We can describe the intersection poset of this arrangement in terms of partitions of $S$. If $\mathcal{B}$ is a partition of $S$, let
$$ H_{\mathcal{B}} = \{ \omega \in (\mathbb{R}^d)^* | \forall B\in\mathcal{B}. \forall u,v\in B. \omega(u) = \omega(v) \} $$
However, these are not all distinct. For example, any partition with a block of size at least $d+1$ will correspond to $\{0\} = H_{\{S\}}$. So we need to determine which partitions determine distinct intersections.

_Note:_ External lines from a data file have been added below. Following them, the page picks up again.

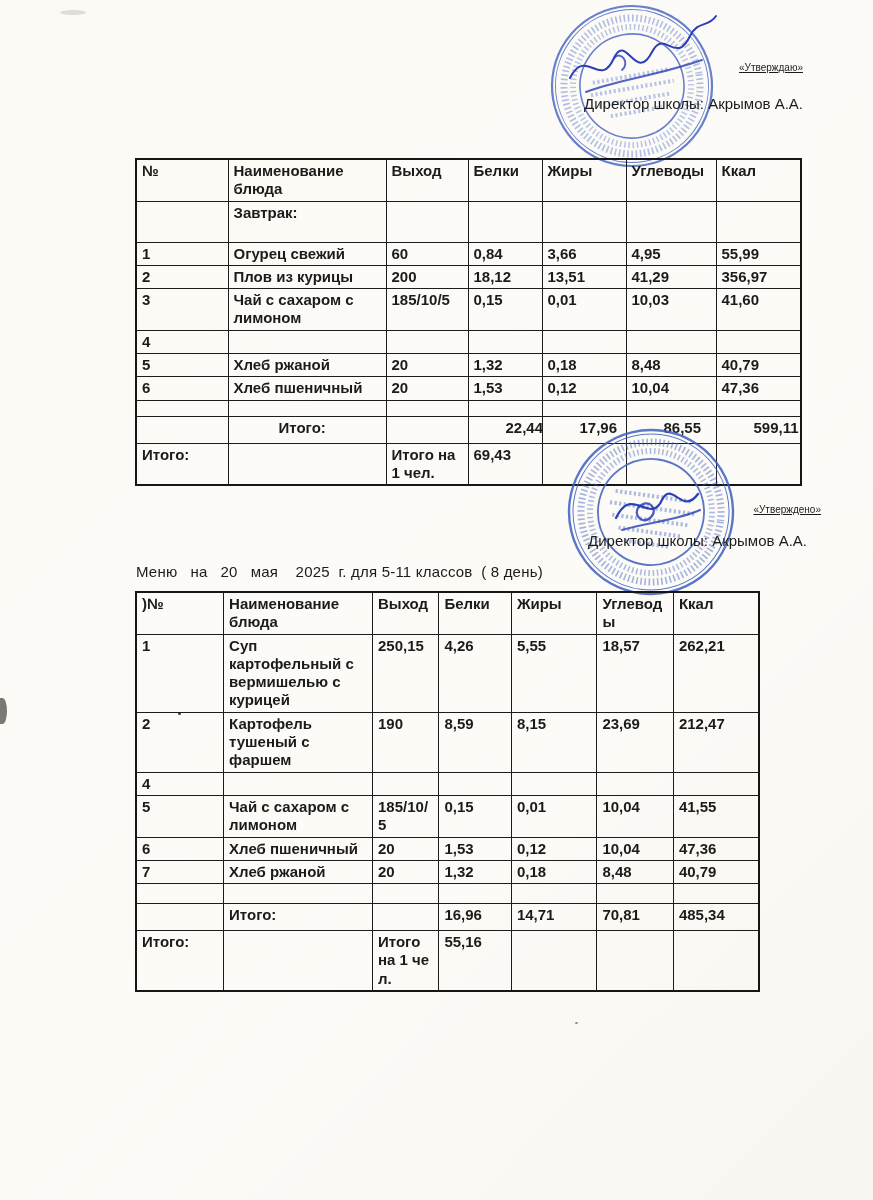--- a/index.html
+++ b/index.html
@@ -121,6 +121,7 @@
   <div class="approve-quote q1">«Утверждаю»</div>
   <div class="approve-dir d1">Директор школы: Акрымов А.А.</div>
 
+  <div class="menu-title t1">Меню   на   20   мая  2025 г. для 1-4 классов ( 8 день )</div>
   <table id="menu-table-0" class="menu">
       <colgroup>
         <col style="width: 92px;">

Now I make an assumption. I assume that the maximum $M(n,d)$ is achieved for a set of points in sufficiently general position that this can be done by just dimension counting. Then a block of size $k$ in a partition gives a $k-1$-dimensional condition, so we must have $\sum_{B\in\mathcal{B}}(|B|-1) < d$, but no other requirement to determine a unique intersection. (And, of course, we throw in $H_{\{S\}} = \{0\}$ as the top element in the intersection poset.)
Note that if $\mathcal{B}$ satisfies this condition, then so does any refinement of $\mathcal{B}$, so the intervals $[\hat{0}, \mathcal{B}]$ are the same as the corresponding intervals in the full partition lattice. The Moebius function of the partition lattice is known, so we have
$$ \mu(\hat{0}, \mathcal{B}) = (-1)^{n-|\mathcal{B}|}(2!)^{m_3}(3!)^{m_4}\cdots((n-1)!)^{m_n} $$
where $m_i$ is the number of blocks of size $i$ in $\mathcal{B}$.
We still need to find $\mu(\hat{0}, \hat{1})$. By the definition of the Moebius function, we know that
$$ \mu(\hat{0}, \hat{1}) = -\sum_{\hat{0}\leq\mathcal{B}<\hat{1}}\mu(\hat{0},\mathcal{B}) $$
This sum is taken over all partitions that satisfy our above condition. Since we know the Moebius function for all of these in terms of the multiplicities $m_1, m_2, \dots, m_n$. This is a straightforward multinomial counting exercise. Given multiplicities $m_1, \dots, m_n$ such that $\sum_i im_i = n$, the number of partitions of an $n$-set with $m_i$ blocks of size $i$ is
$$ \frac{n!}{m_1!(1!)^{m_1}m_2!(2!)^{m_2}\cdots m_n!(n!)^{m_n}} $$
So we get
\begin{align*} \mu(\hat{0}, \hat{1}) &= -\sum_{\hat{0}\leq\mathcal{B}<\hat{1}}\mu(\hat{0}, \mathcal{B}) \\ &= - \sum \frac{(-1)^{n-\ell}(2!)^{m_3}(3!)^{m_4}\cdots ((n-1)!)^{m_n}n!}{m_1!(1!)^{m_1}m_2!(2!)^{m_2}\cdots m_n!(n!)^{m_n}} \\ &= - \sum \frac{(-1)^{n-\ell}n!}{m_1!1^{m_1}m_2!2^{m_2}\cdots m_n!n^{m_n}} \end{align*}
where the latter sums are over $m_1,\dots,m_n$ such that $\sum_i im_i = n$ and $\ell := \sum_i m_i > n-d$.
Now we use a fact from the theory of hyperplane arrangements that the number of regions of the arrangement is given by an alternating sum of the Moebius function of the intersection poset.
$$ r(H) = (-1)^d\sum_{\mathcal{B}\in\mathcal{P}}(-1)^{\mathrm{dim}(H_\mathcal{B})}\mu(\hat{0}, \mathcal{B}) $$
where $\mathcal{P}$ is the intersection poset. In the case at hand, this becomes
\begin{align*} M(n,d) =& (-1)^{d}\mu(\hat{0},\hat{1}) + \sum_{\hat{0}\leq\mathcal{B}<\hat{1}}(-1)^{|\mathcal{B}|-n}\mu(\hat{0},\mathcal{B}) \\ =& (-1)^{d+1}\sum \frac{(-1)^{n-\ell}n!}{m_1!1^{m_1}m_2!2^{m_2}\cdots m_n!n^{m_n}} + \sum \frac{n!}{m_1!1^{m_1}m_2!2^{m_2}\cdots m_n!n^{m_n}} \\ =& \sum \frac{((-1)^{n-\ell+d+1}+1)n!}{m_1!1^{m_1}m_2!2^{m_2}\cdots m_n!n^{m_n}} \end{align*}
And finally note that $(-1)^{n-\ell+d+1} + 1$ is $2$ when the parity condition is satisfied and $0$ otherwise.